> _本文_:

☆ ☆ ☆ ☆ ☆

病院の薬事委員会で「フォサマック」が
ジェネリックの「アレンドロン酸」に切り替わったので
薬局でも全面切り替えである。
監査をしていた俺は
同じく監査台に座っていた薬剤師のアイちゃん(26歳)に話しかけた。
「『アレンドロン』って『アラン・ドロン』みたいだね」
「『アラン・ドロン』ってなんですか?」
と、アイちゃんは答えた。
ああ知らないのか・・・
アラン・ドロンはもう80近いジジイだもんな。
近くで調剤していたトモちゃん(26歳)に
「『アラン・ドロン』って知ってる?」と聞いたら
「ギリで。」 と答えた。
もちろん、この「ギリ」は「義理」ではない
ということは俺はわかっている。

☆ ☆ ☆ ☆ ☆

> _課題一覧_:
**A.** アレンドロン酸をめぐる薬局の文章で、病院の薬事委員会は「フォサマック」を何に切り替えましたか。
**B.** アレンドロン酸をめぐる薬局の文章を、最後の一文のあとから書き継いでください。
ここでは資料を使いません。

☆ ☆ ☆ ☆ ☆

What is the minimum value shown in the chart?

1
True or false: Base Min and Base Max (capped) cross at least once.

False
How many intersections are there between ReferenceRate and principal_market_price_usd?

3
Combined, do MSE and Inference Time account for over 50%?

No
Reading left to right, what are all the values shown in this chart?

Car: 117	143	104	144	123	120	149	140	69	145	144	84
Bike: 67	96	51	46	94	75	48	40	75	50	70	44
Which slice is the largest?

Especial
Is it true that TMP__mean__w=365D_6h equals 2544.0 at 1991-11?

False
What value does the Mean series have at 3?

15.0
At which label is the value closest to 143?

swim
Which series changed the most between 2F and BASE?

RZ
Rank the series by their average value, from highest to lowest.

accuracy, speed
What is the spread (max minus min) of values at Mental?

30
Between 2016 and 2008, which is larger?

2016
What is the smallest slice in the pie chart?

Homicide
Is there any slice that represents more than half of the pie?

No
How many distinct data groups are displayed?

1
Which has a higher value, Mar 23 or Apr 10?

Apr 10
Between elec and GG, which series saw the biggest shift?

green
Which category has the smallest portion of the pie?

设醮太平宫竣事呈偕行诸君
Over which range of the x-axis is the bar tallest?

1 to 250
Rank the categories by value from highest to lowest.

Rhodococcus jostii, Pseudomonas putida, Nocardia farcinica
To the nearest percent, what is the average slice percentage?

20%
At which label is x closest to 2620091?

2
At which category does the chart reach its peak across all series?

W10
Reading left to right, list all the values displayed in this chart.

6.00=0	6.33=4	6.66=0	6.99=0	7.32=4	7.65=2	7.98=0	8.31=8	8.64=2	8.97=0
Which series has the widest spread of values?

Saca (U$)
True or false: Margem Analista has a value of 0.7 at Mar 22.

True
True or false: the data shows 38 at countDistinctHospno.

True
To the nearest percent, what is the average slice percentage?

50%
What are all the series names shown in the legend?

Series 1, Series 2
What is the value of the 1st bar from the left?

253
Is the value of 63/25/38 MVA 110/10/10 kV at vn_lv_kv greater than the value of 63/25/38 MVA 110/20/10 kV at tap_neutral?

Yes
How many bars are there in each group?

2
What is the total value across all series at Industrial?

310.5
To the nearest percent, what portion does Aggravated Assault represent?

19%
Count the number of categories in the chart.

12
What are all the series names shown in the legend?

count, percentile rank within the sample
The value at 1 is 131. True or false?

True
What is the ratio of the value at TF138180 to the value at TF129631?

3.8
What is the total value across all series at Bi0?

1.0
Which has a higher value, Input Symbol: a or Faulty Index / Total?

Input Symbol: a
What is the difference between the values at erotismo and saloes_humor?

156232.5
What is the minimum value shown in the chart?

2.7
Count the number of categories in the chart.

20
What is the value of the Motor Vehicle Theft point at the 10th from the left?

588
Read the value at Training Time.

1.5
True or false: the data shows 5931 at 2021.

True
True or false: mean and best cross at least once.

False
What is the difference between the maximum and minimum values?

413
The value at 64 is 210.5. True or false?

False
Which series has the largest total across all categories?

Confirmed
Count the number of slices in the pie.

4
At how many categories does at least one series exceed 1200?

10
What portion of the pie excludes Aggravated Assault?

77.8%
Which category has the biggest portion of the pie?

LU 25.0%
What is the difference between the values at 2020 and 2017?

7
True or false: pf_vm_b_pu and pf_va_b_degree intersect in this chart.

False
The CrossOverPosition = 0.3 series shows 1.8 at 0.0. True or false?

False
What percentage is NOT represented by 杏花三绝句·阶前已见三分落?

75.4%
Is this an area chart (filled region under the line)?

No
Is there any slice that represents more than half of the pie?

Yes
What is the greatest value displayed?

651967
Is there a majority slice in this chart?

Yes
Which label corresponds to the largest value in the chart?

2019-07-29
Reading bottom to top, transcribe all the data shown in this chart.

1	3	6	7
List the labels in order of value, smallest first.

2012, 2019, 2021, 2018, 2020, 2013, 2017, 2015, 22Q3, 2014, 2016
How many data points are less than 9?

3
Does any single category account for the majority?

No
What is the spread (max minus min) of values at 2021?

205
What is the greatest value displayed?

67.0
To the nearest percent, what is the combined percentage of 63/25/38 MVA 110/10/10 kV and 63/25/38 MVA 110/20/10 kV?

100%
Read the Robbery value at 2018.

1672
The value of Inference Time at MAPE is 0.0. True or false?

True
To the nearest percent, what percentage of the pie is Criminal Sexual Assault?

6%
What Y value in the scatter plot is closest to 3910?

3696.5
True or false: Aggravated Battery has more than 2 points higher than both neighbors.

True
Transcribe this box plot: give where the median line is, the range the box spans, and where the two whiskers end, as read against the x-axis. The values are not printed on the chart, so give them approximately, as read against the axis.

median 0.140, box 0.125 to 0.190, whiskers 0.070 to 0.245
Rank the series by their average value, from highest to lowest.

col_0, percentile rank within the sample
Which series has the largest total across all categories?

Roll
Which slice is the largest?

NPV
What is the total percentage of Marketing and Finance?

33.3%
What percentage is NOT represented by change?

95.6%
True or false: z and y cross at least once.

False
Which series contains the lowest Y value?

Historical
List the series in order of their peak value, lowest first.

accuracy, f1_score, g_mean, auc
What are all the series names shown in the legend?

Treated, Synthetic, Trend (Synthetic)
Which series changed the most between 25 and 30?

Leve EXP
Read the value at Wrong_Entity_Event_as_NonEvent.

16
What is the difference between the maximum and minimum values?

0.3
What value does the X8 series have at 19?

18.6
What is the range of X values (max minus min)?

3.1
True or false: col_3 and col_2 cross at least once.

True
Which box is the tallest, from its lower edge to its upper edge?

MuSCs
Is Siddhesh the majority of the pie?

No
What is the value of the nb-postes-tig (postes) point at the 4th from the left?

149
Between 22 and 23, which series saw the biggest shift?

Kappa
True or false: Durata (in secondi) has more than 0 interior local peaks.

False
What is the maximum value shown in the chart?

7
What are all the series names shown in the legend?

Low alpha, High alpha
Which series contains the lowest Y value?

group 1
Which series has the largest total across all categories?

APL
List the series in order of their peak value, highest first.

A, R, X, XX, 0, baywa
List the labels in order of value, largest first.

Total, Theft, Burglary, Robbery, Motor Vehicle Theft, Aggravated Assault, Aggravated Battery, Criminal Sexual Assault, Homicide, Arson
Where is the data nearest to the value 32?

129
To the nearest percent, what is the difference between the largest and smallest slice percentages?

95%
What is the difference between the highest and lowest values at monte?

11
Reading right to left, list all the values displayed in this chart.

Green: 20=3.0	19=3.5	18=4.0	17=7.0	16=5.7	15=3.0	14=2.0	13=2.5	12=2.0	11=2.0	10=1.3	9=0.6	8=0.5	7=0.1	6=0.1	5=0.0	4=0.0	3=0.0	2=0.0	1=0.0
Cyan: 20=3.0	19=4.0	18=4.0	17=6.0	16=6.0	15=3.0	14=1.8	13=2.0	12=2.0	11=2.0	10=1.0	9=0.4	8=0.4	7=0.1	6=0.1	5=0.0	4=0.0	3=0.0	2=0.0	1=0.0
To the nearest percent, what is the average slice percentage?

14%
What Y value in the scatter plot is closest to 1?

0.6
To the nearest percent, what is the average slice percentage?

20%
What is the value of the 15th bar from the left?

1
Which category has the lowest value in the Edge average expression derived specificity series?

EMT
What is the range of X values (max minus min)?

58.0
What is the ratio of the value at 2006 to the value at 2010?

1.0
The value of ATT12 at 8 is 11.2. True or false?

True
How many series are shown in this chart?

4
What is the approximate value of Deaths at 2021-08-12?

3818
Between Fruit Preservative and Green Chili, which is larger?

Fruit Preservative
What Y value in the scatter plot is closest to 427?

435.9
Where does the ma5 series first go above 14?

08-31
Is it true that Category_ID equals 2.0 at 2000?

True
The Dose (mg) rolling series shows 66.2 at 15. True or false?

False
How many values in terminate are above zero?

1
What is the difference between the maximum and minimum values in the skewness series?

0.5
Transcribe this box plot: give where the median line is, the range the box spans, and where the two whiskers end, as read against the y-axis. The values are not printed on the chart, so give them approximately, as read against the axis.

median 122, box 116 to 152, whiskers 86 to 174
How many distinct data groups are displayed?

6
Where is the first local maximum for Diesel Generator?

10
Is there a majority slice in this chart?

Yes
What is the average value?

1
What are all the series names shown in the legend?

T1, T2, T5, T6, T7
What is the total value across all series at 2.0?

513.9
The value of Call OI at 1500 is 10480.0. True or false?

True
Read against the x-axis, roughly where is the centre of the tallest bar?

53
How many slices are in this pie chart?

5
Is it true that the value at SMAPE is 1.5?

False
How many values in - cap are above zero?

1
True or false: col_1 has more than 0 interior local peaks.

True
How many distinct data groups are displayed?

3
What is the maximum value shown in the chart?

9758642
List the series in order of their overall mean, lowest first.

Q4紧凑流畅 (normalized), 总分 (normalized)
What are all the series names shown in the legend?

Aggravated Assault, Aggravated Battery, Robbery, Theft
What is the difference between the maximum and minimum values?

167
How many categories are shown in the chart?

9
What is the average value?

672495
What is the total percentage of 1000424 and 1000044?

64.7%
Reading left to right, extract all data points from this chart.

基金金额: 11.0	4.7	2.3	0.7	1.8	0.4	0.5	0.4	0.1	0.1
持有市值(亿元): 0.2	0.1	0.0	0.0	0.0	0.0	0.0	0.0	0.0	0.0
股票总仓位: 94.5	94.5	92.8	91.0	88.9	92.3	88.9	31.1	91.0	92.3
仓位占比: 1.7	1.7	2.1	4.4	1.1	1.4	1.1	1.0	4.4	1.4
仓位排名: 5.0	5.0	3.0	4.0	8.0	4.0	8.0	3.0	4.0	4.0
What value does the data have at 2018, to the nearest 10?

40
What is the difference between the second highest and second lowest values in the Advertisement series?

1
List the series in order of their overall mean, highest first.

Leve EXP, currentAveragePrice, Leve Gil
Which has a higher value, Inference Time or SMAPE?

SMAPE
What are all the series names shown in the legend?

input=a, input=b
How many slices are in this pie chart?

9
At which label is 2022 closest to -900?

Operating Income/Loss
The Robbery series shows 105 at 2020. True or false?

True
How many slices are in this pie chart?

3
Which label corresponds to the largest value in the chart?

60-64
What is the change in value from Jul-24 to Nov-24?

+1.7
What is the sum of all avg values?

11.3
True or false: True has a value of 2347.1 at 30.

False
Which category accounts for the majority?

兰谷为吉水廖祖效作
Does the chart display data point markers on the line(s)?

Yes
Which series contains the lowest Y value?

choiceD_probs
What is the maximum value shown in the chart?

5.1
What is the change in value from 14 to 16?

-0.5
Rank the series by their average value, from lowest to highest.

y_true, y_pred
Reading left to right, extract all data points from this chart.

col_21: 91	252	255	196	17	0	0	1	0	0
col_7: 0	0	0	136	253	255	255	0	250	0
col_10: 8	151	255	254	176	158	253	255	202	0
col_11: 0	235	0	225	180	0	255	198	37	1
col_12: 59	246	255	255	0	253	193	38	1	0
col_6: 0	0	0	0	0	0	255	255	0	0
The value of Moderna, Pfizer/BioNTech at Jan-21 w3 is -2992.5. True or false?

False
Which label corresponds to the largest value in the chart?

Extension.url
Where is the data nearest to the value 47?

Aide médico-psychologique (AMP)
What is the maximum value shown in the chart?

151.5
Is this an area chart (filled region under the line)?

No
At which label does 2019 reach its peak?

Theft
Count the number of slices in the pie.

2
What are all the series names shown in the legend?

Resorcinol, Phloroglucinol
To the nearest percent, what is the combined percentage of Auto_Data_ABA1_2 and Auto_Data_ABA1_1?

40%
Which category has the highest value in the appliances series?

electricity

☆ ☆ ☆ ☆ ☆

> _解答一覧_:
**A.** ジェネリックの「アレンドロン酸」です。

**B.**
俺はその後も、他の薬剤師に
アラン・ドロンを知っているかと聞き続けていたが
それをさえぎるように
声がやたら大きいオバア薬剤師(推定65歳)が
疑義照会で医者に電話をかけはじめた。
「先生、サインバルタンの処方の件で・・・」
ププッ!
俺はふき出した。
この人は、『サインバルタ』を
『サインバルタン』と覚えてしまっているようだ。
そこで俺はふたたびアイちゃん(26歳)に話しかける。
「『バルタン星人』って知ってる?」
「しらない」
一包化の監査をしていたアイちゃんは迷惑そうに答える。
しらないよね、バルタン星人なんて。